Christine testified that Gregory forced her to go through with the divorce by intimidation, threats and misrepresentations. He told her his family would disinherit him and Jennifer unless they obtained a divorce, and that he would not resume living with her and Jennifer unless she consented to the proposed judgment giving up the custody of their child. Although we do not look with favor on "do-it-yourself" divorces, judgments long of record are susceptible to challenge, only for the most serious and extreme reasons.[2] The kind of pressure Gregory subjected Christine to was reprehensible, but it does not constitute grounds to set aside the judgment of dissolution. Bare v. Bare, 120 So. 2d 186 (Fla.3d DCA 1960); Bailey v. Bailey, 300 So. 2d 294 (Fla.4th DCA 1974). Further, the parties' life-style demonstrates more strongly than *594 words their relative indifference to the "bonds of matrimony," going in as well as coming out. This misconception was theirs, for which the courts afford no remedy.

The trial court refused to consider Christine's application for change of custody because it did not find she established a sufficient change of circumstances since the dissolution. We disagree. The judgment awarded custody of Jennifer (then age two) to her father. However, she remained in her mother's primary care for the next three years. Only shortly before this petition to modify was filed had she ever been in her father's custody. These facts constitute a substantial change in conditions and circumstances since the custodial decree. Sayward v. Sayward, 43 So. 2d 865 (Fla. 1949); Belford v. Belford, 159 Fla. 547, 32 So. 2d 312 (1947); Frazier v. Frazier, 109 Fla. 164, 147 So. 464 (1933). Frye v. Frye, 205 So. 2d 310 (Fla.4th DCA 1968) is not controlling because the changed circumstances in this case directly relate to the treatment and care the child received from the parties. The "real change" for Jennifer occurred when she was "repossessed" by Gregory from her nursery.

Upon proof of a substantial change in circumstances, the moving party must show that the welfare of the child would be promoted by the changed custody. Sanders v.
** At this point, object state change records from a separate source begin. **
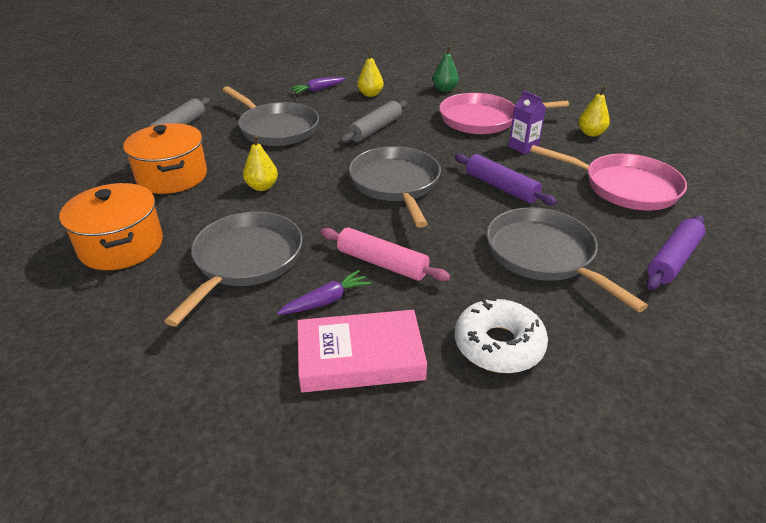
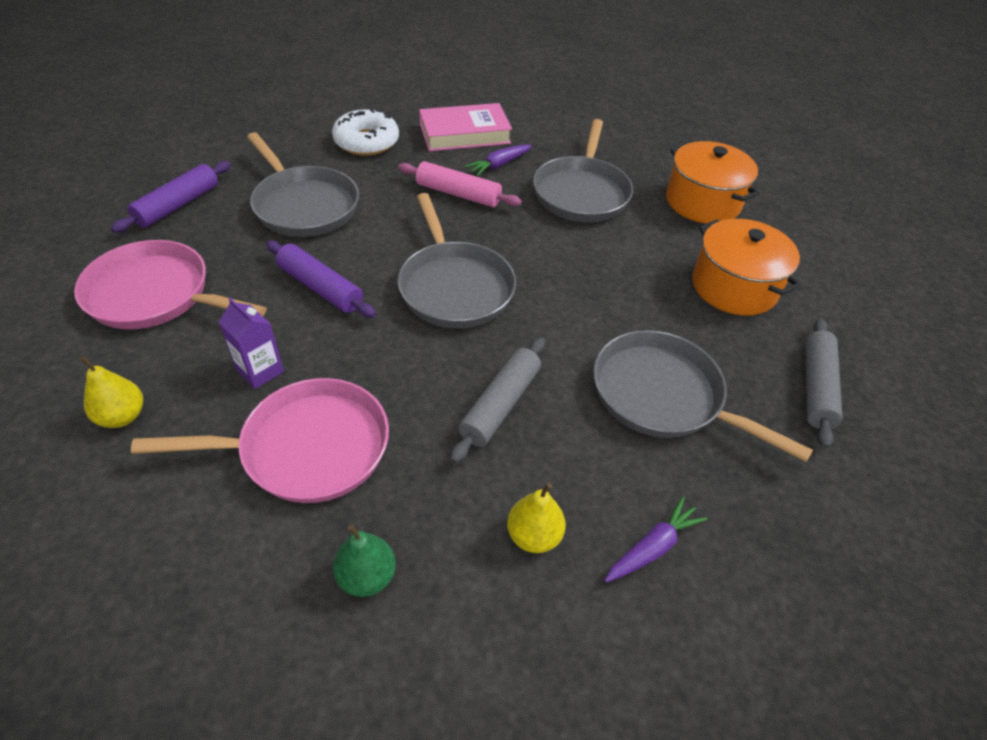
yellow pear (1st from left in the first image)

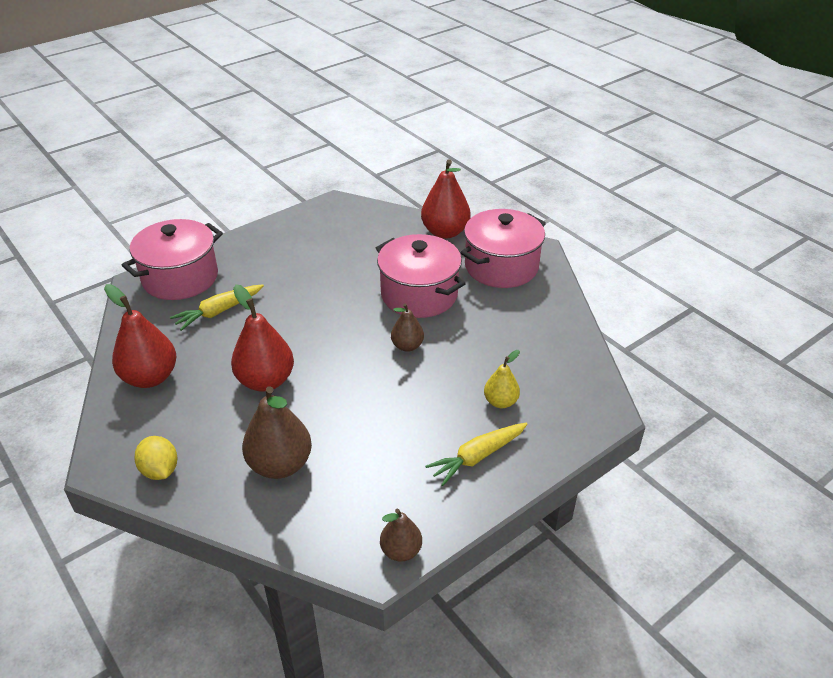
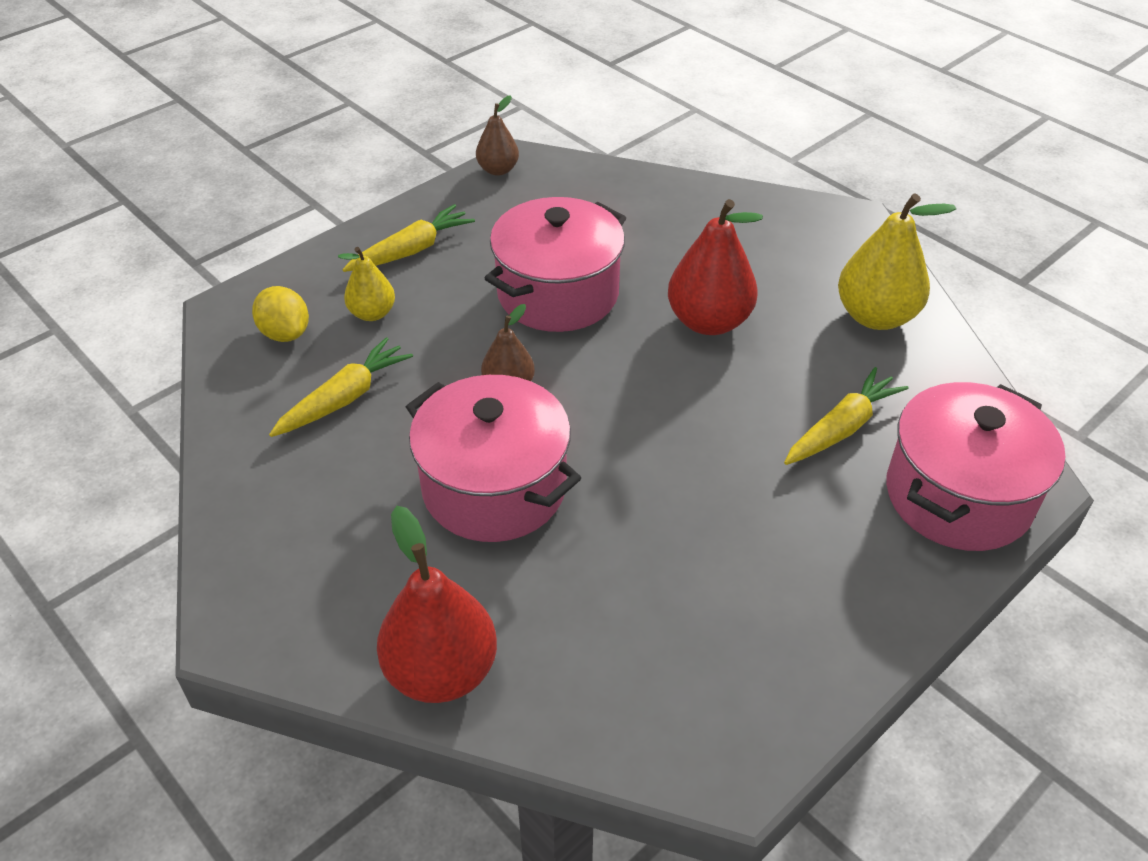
brown pear (1st from left in the first image)
yellow carrot (1st from left)
yellow lemon
pink pot (2nd from left)
yellow pear (2nd from left)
Sanders, 376 So. 2d 880 (Fla.1st DCA 1979); Frye v. Frye, 205 So. 2d 310 (Fla.4th DCA 1968). The court ordered a report from the Florida Department of Health and Rehabilitative Services. The report recommended that custody of Jennifer be given to Christine. It said both were "fit" parents, but it favored Christine because Gregory had been adversely influencing the child against her mother, and his strongest motivation to have custody of Jennifer was to keep her away from Christine, and punish or get back at his former wife. Gregory puts Jennifer in a day care center from 8:00 A.M. to 5:30 P.M. His supervision and care of Jennifer was also found to be somewhat casual for a 5 year old child. However Christine planned to work only part-time, if she regained custody of Jennifer. She has had special training in child care and development, and a course in "parent effectiveness training." The evidence favored Christine as the parent who should have custody, based simply on what is in Jennifer's best interest. Demasco v. Demasco, 345 So. 2d 391 (Fla.3d DCA 1977). Therefore we reverse the lower court's denial of change of custody, and direct that permanent custody of Jennifer be given to Christine. We remand this matter for the purposes of awarding child support for Jennifer, if appropriate, and reasonable visitation rights for Gregory.

AFFIRMED in part; REVERSED in part and REMANDED.

FRANK D. UPCHURCH, J., and FRANCES ANN JAMIESON, Associate Judge, concur.

NOTES

[1] Gregory paid little attention to Jennifer until she was 2 1/2 years old, and he had not wanted Christine to carry her to term. A subsequent pregnancy was terminated by an abortion at his insistence.

[2] Lawn v. Wasserman, 226 So. 2d 261 (Fla.3d DCA 1969); 19 Fla.Jur., Judgments and Decrees § 469 (Supp. 1980).